- What is required
Report each line in the rows below that contains the string "context", copying the whole line.

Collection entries

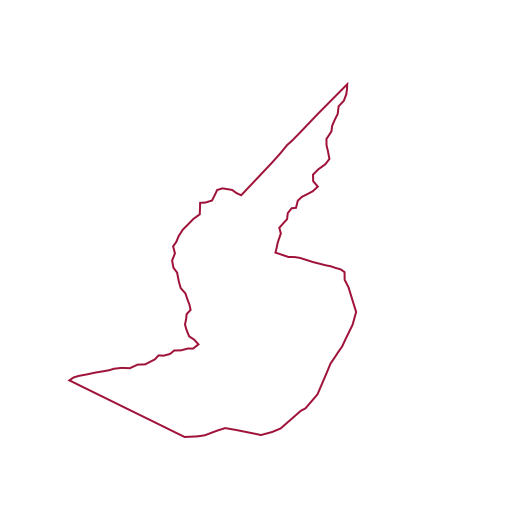 outline of Volta Redonda, Rio de Janeiro, Brazil, rotated 205°
{"feature_id": "56859067B42382109860230", "entity_name": "Volta Redonda", "entity_type": "district", "adm_level": 2, "iso_a3": "BRA", "parent_name": "Brazil", "parent_adm1": "Rio de Janeiro", "projection": "orthographic", "projection_center": [-44.078, -22.523], "detail": "fine", "context": "isolated", "style": "outline", "palette": "rose", "viewbox_px": 512, "rotation_deg": 205, "n_neighbors": 0, "source": "geoboundaries", "source_scale": "gbopen_adm2", "svg_char_len": 1696}
<svg xmlns="http://www.w3.org/2000/svg" viewBox="0 0 512 512"><g transform="rotate(205 256 256)"><path d="M372.6,64.4L358.6,64.1L244.2,61.8L232.8,67.8L226.6,71.9L217.0,81.7L211.2,87.0L200.6,89.9L180.8,94.7L175.9,95.8L167.0,103.3L160.8,110.1L150.0,134.6L146.8,138.8L141.8,156.6L142.5,178.5L143.0,190.0L141.8,197.3L140.8,204.3L139.7,210.5L139.7,219.9L139.4,234.5L141.6,247.6L149.7,256.5L158.9,266.7L165.6,271.9L168.9,278.8L173.6,279.7L178.9,278.8L183.8,278.3L189.0,277.0L194.4,276.0L201.7,274.6L215.6,272.8L220.7,271.3L226.2,268.8L239.8,267.3L240.8,272.4L242.0,277.3L243.0,286.9L246.8,291.4L244.9,297.8L243.4,302.5L245.3,308.2L243.9,314.3L240.1,316.6L241.5,323.8L239.4,329.0L235.9,333.4L231.9,338.7L229.3,345.0L235.8,348.0L238.7,353.8L236.2,360.8L231.9,368.6L230.5,375.0L234.8,381.0L238.9,386.2L241.6,391.8L240.3,400.8L242.0,406.2L242.2,412.0L242.0,419.3L244.4,426.6L242.0,433.8L242.5,440.6L244.0,445.5L245.9,450.2L260.0,411.0L268.1,387.0L272.0,375.9L274.7,369.7L277.3,359.4L280.9,347.5L295.1,304.8L300.6,304.8L305.4,305.8L309.9,304.6L315.0,303.1L319.1,299.4L319.1,294.4L319.3,287.7L324.5,283.0L329.1,280.6L326.8,275.3L324.6,270.0L328.4,263.2L331.1,255.4L333.5,248.9L334.5,241.4L334.2,235.1L335.2,229.7L330.6,224.2L330.1,216.4L325.9,210.5L320.5,207.6L315.2,200.3L310.7,195.1L304.2,192.3L299.2,187.1L295.8,183.8L292.5,179.5L294.3,174.0L292.7,169.4L291.4,163.9L287.9,159.8L282.6,154.9L276.8,154.1L270.8,151.6L273.9,145.5L278.7,143.3L284.2,138.7L290.2,135.8L292.5,130.9L297.5,126.7L302.3,124.7L304.0,119.5L306.9,115.8L310.7,110.9L317.4,107.5L322.9,101.0L330.7,97.7L337.2,93.7L340.8,90.4L352.8,82.1L358.3,77.9L366.0,72.4L370.0,68.8L372.6,64.4Z" fill="none" stroke="#9f1239" stroke-width="2"/></g></svg>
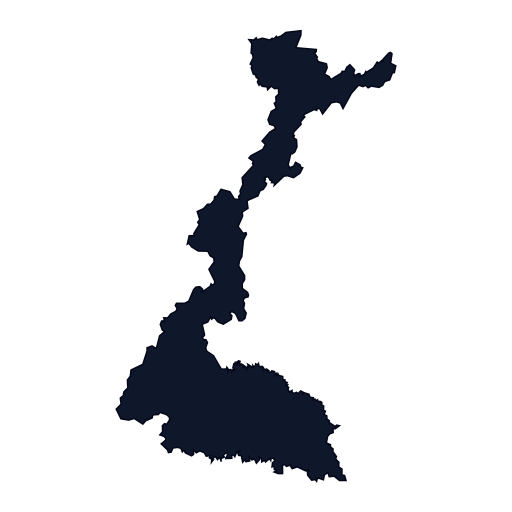 Istmina, Chocó, Colombia
{"feature_id": "7082276B37005238590154", "entity_name": "Istmina", "entity_type": "district", "adm_level": 2, "iso_a3": "COL", "parent_name": "Colombia", "parent_adm1": "Chocó", "projection": "robinson", "projection_center": [-76.831, 4.831], "detail": "fine", "context": "isolated", "style": "filled", "palette": "ink", "viewbox_px": 512, "rotation_deg": 0, "n_neighbors": 0, "source": "geoboundaries", "source_scale": "gbopen_adm2", "svg_char_len": 6047}
<svg xmlns="http://www.w3.org/2000/svg" viewBox="0 0 512 512"><path d="M322.6,114.0L331.3,102.8L336.4,101.8L340.3,103.0L343.0,108.6L351.4,93.3L358.6,85.2L363.0,86.6L365.7,85.4L368.1,87.8L371.3,86.1L379.0,87.4L382.6,85.3L384.8,81.5L389.7,79.9L392.5,72.6L394.3,72.7L395.8,65.8L390.6,63.3L392.0,53.7L390.4,52.4L388.7,53.1L383.2,59.1L382.9,61.1L382.1,60.3L378.8,63.1L377.2,62.0L373.3,68.0L366.2,72.4L365.7,71.6L364.3,74.5L360.4,76.0L359.9,73.6L358.3,73.6L354.5,75.9L353.7,72.9L354.6,69.9L349.9,64.7L346.8,67.2L344.8,71.5L342.2,71.3L341.1,73.3L330.7,79.6L329.2,76.6L324.5,74.1L327.2,67.7L326.4,63.8L318.4,61.7L316.7,59.0L317.3,57.0L314.5,53.2L316.2,51.7L316.4,49.5L295.8,47.7L300.9,35.1L301.0,30.7L285.9,32.4L281.2,35.9L277.2,37.5L276.4,36.3L273.9,38.8L272.1,38.3L269.8,40.0L262.3,38.2L257.2,39.8L256.2,37.8L253.8,40.0L248.9,39.6L251.8,43.7L251.1,53.2L252.4,54.1L253.2,57.7L250.2,64.1L252.2,65.5L251.2,67.7L253.2,73.9L255.8,75.2L256.0,77.0L258.7,79.3L257.4,81.9L259.1,85.3L260.5,84.0L262.1,86.3L267.2,86.9L267.6,89.7L271.4,86.1L274.4,88.6L278.4,88.4L278.7,94.0L275.8,96.8L276.1,101.8L274.3,103.3L276.4,108.4L271.2,111.5L268.0,119.8L269.7,124.3L274.0,125.6L275.6,128.4L269.7,132.2L262.0,141.0L265.4,144.5L262.7,149.4L250.9,155.7L248.9,158.0L253.4,161.3L252.4,163.6L253.6,165.2L242.1,177.7L242.9,184.5L240.0,191.0L240.6,194.1L238.6,196.3L239.2,199.5L234.4,199.0L229.9,191.7L221.0,189.3L217.1,195.9L214.6,196.8L214.1,200.2L210.7,204.1L207.4,204.3L203.5,208.7L197.2,211.5L199.7,219.5L197.7,222.3L199.3,224.7L193.8,233.6L194.4,235.5L189.1,235.8L187.3,244.2L189.0,243.3L191.6,246.9L198.2,251.0L207.8,251.2L210.0,255.7L213.8,258.0L214.1,262.0L208.9,269.3L214.7,281.2L214.5,283.8L212.1,285.1L211.1,283.9L210.1,286.4L202.2,291.9L202.6,289.1L199.8,286.7L196.0,287.1L193.6,289.6L188.8,301.1L184.6,303.3L176.5,303.3L175.3,305.4L177.2,308.7L175.8,311.3L170.7,314.0L167.6,317.9L163.7,317.8L164.4,320.9L161.6,321.0L160.3,324.5L162.4,330.2L164.8,331.4L159.6,335.8L156.8,346.8L155.7,348.3L152.0,345.9L147.0,347.8L147.1,350.9L142.8,364.3L131.0,370.0L130.3,376.2L127.4,380.0L127.8,387.9L123.8,392.0L123.4,395.5L120.3,398.1L121.1,404.2L116.2,409.1L120.9,418.8L128.6,420.1L134.2,418.5L142.9,424.1L145.8,420.7L152.1,418.0L152.9,414.9L158.4,414.5L159.8,412.4L166.0,414.4L169.1,416.7L169.7,419.6L166.8,424.2L164.4,423.7L162.4,425.7L162.6,431.7L159.8,434.9L164.1,436.4L165.9,438.5L165.7,440.1L161.2,443.8L167.7,450.1L168.4,452.6L171.2,452.1L172.8,448.1L177.2,447.4L180.8,448.2L182.3,451.9L183.9,450.2L185.4,452.9L191.5,455.8L193.5,454.5L193.6,450.1L196.3,452.8L199.8,450.9L204.3,452.7L206.2,456.2L210.3,455.6L209.4,457.8L211.8,459.3L211.5,462.2L213.6,459.3L212.7,458.2L215.5,456.6L217.5,459.6L219.7,457.1L221.2,461.6L221.0,458.5L224.4,457.1L223.1,455.7L226.0,452.6L227.7,454.2L225.8,458.5L231.8,458.3L231.7,455.4L233.6,454.9L234.8,456.7L236.9,451.6L239.8,451.0L237.9,453.1L238.6,455.4L241.3,455.6L242.7,462.2L245.0,459.5L245.9,461.7L249.7,461.0L249.0,456.8L252.0,460.0L254.3,458.8L256.4,463.2L259.7,459.4L259.2,457.0L261.6,458.4L261.7,461.9L264.7,460.3L265.5,462.0L269.4,458.7L270.7,460.6L270.9,458.8L273.4,458.0L274.8,460.9L272.5,462.8L272.0,466.9L273.9,466.2L274.4,469.6L277.0,470.5L274.1,472.0L278.2,473.6L282.6,473.6L282.5,465.6L284.3,464.2L286.4,466.4L289.9,465.2L292.2,468.7L297.2,466.9L306.2,471.1L308.2,469.6L309.0,470.7L307.4,472.3L307.7,475.3L311.7,480.2L315.2,479.6L316.6,481.3L317.3,478.4L319.2,478.3L323.4,479.8L324.4,475.0L327.9,472.5L329.2,476.7L334.1,476.2L339.5,480.5L346.0,480.5L344.6,475.5L341.9,475.0L342.0,469.1L338.7,466.9L338.9,462.3L335.6,459.0L336.5,456.6L332.9,451.6L333.0,448.8L330.5,447.0L330.5,444.7L326.4,442.9L327.6,436.4L329.8,433.8L333.2,432.6L333.0,428.7L335.2,428.8L339.4,425.7L336.7,425.1L335.1,426.4L329.1,422.4L329.4,420.9L326.9,418.8L326.8,415.8L324.1,414.5L325.4,411.2L323.5,410.1L323.7,406.0L321.3,404.7L322.0,403.0L320.9,401.6L317.6,401.1L317.5,399.8L316.0,400.7L314.9,399.0L312.7,399.9L313.3,397.7L310.1,397.3L308.9,394.2L304.0,392.7L303.2,393.6L303.3,392.3L300.7,390.9L298.1,393.7L296.5,392.3L294.0,393.4L292.1,392.3L292.0,390.4L289.6,392.0L288.0,389.6L288.6,387.3L286.9,386.3L287.6,384.9L285.9,385.1L287.3,382.5L284.8,381.8L285.1,379.3L284.5,380.5L282.9,379.2L282.7,376.5L278.5,375.3L278.1,374.0L276.5,375.4L276.7,373.3L275.4,374.3L274.5,371.6L271.8,370.8L270.7,372.3L268.3,372.1L269.0,370.9L266.9,369.2L266.7,371.0L265.4,369.4L263.4,370.6L262.6,369.2L263.9,368.4L262.4,366.4L259.2,366.7L258.5,363.5L257.7,364.7L255.6,363.8L255.6,365.6L253.9,366.6L252.9,365.5L253.3,367.8L247.8,364.3L248.8,367.1L247.3,366.5L246.7,369.0L245.1,366.4L243.5,367.2L244.0,365.5L241.3,363.9L239.9,365.4L239.9,363.2L238.8,363.2L240.1,361.3L238.7,360.8L237.2,361.8L238.0,362.7L236.1,362.3L236.9,364.5L235.0,363.0L234.9,364.5L233.8,363.9L232.9,367.7L234.9,369.7L234.2,370.4L232.8,369.6L231.8,371.3L230.9,369.5L229.2,369.7L227.9,371.6L228.0,368.8L226.9,367.3L226.6,369.0L221.3,369.1L213.5,355.7L206.9,351.3L205.6,347.9L207.5,342.6L205.9,339.7L203.7,339.6L202.4,337.9L204.6,334.9L202.2,324.3L207.8,322.0L210.4,317.4L211.8,319.2L212.6,317.9L215.0,318.3L217.7,321.8L223.3,324.2L231.3,319.3L231.9,315.7L229.5,313.3L231.9,311.5L235.6,313.6L238.9,320.7L242.0,320.8L244.9,318.4L246.2,313.1L243.6,308.6L244.5,303.4L243.0,300.3L244.7,297.8L248.0,296.9L248.5,295.0L247.5,292.3L242.3,288.4L242.3,283.5L244.6,279.7L244.6,275.6L238.7,266.0L239.4,261.0L241.8,256.6L243.4,240.1L246.5,234.2L246.0,232.7L243.0,233.2L238.1,226.5L242.7,215.9L242.1,212.2L248.0,208.3L247.0,200.7L257.9,195.9L260.1,190.6L263.2,189.4L266.0,185.4L266.6,183.6L264.2,181.2L265.5,179.6L264.7,177.5L268.3,176.7L270.2,180.3L272.4,181.0L271.5,182.6L274.7,182.9L274.2,185.4L283.9,176.2L287.4,175.7L293.5,177.7L300.0,173.2L302.7,167.8L301.0,167.4L300.0,164.8L295.6,162.3L293.7,166.1L290.4,167.4L290.0,168.8L288.2,164.6L290.9,153.4L292.3,153.9L294.8,151.9L297.0,146.8L296.5,139.6L293.6,137.9L294.3,135.6L292.8,136.0L294.0,131.8L301.1,124.3L300.6,121.8L304.8,116.9L303.6,115.6L304.5,114.3L314.2,109.5L316.7,110.4L317.2,108.4L319.8,108.7L322.6,114.0Z" fill="#0f172a" stroke="#020617" stroke-width="1.5"/></svg>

- Reply to the task
{"feature_id": "56859067B42382109860230", "entity_name": "Volta Redonda", "entity_type": "district", "adm_level": 2, "iso_a3": "BRA", "parent_name": "Brazil", "parent_adm1": "Rio de Janeiro", "projection": "orthographic", "projection_center": [-44.078, -22.523], "detail": "fine", "context": "isolated", "style": "outline", "palette": "rose", "viewbox_px": 512, "rotation_deg": 205, "n_neighbors": 0, "source": "geoboundaries", "source_scale": "gbopen_adm2", "svg_char_len": 1696}
{"feature_id": "7082276B37005238590154", "entity_name": "Istmina", "entity_type": "district", "adm_level": 2, "iso_a3": "COL", "parent_name": "Colombia", "parent_adm1": "Chocó", "projection": "robinson", "projection_center": [-76.831, 4.831], "detail": "fine", "context": "isolated", "style": "filled", "palette": "ink", "viewbox_px": 512, "rotation_deg": 0, "n_neighbors": 0, "source": "geoboundaries", "source_scale": "gbopen_adm2", "svg_char_len": 6047}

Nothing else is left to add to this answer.